Michael Mason

Personal information
- Full name: Michael James Mason
- Born: 27 August 1974 (age 51) Carterton, Wellington, New Zealand
- Batting: Right-handed
- Bowling: Right-arm fast-medium

International information
- National side: New Zealand (2003–2010);
- Only Test (cap 226): 26 March 2004 v South Africa
- ODI debut (cap 133): 29 November 2003 v Pakistan
- Last ODI: 9 March 2010 v Australia
- T20I debut (cap 23): 26 December 2006 v Sri Lanka
- Last T20I: 13 June 2008 v England

Domestic team information
- 1997/98–2011/12: Central Districts

Career statistics
| Competition | Test | ODI | FC | LA |
| Matches | 1 | 26 | 91 | 134 |
| Runs scored | 3 | 24 | 1,341 | 349 |
| Batting average | 1.50 | 8.00 | 16.15 | 10.26 |
| 100s/50s | 0/0 | 0/0 | 0/2 | 0/0 |
| Top score | 3 | 13* | 65 | 41* |
| Balls bowled | 132 | 1,179 | 17,074 | 6,331 |
| Wickets | 0 | 31 | 288 | 180 |
| Bowling average | – | 33.03 | 25.15 | 26.56 |
| 5 wickets in innings | – | 0 | 13 | 1 |
| 10 wickets in match | – | 0 | 1 | 0 |
| Best bowling | – | 4/24 | 6/20 | 6/25 |
| Catches/stumpings | 0/– | 4/– | 18/– | 29/– |
- Source: ESPNcricinfo, 13 January 2019

= Michael Mason (cricketer) =

New Zealand cricketer

Michael James Mason (born 27 August 1974) is a former New Zealand cricketer, born in Carterton. He played Test matches and One Day Internationals for New Zealand.

==Domestic career==
He played domestic cricket for Central Districts. After recovering from an operation on a hernia during late 2008, he was back playing domestic cricket. He was also signed by the Kings XI Punjab for the Pepsi IPL 2013 as a replacement for the injured Ryan Harris. Mason's last match for Central Districts was on 12 February 2012. About a month before his retirement from the Central Districts, Mason helped complete what The West Australian thought might be a candidate for the "greatest cricket catch ever" by collaborating with teammate Bevan Small.

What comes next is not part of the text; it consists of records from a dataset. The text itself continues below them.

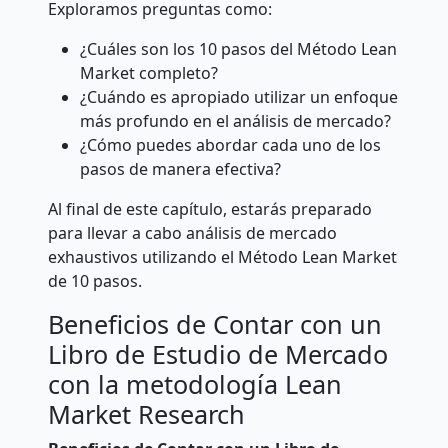
Exploramos preguntas como:
¿Cuáles son los 10 pasos del Método Lean
Market completo?
¿Cuándo es apropiado utilizar un enfoque
más profundo en el análisis de mercado?
¿Cómo puedes abordar cada uno de los
pasos de manera efectiva?
Al final de este capítulo, estarás preparado
para llevar a cabo análisis de mercado
exhaustivos utilizando el Método Lean Market
de 10 pasos.
Beneficios de Contar con un
Libro de Estudio de Mercado
con la metodología Lean
Market Research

Small, while fielding as the 12th man in January 2012 during the New Zealand domestic HRV Twenty20 competition (currently known as the Super Smash) as a 19-year-old, made a spectacular catch assist on the boundary line; Mason, who was 37 at the time, completed the catch. The Laws of Cricket indicate that a catch can be initiated outside of the boundary line so long as the player is airborne whenever they are touching the ball; this must remain so until the ball is back inside the boundary (either completed by the same player or, as was the case with Small and Mason, completed by a teammate). A commentator during the match called it "possibly the most brilliant piece of fielding I've ever seen". The video has received millions of views across various online uploads.

In 2009, Mason was part of the New Zealand A vs the England Lions at Pukekura Park, where New Zealand A won the match.

== International career ==

Michael Mason was part of the New Zealand squad for the tour of England in 2008. He took 3 wickets against Essex and was 12th man against England Lions. He was part of the New Zealand squad for the 2007 Cricket World Cup.

== After cricket ==
Following retirement in 2012, Mason began coaching the Manawatu senior team and Palmerston North junior rep teams.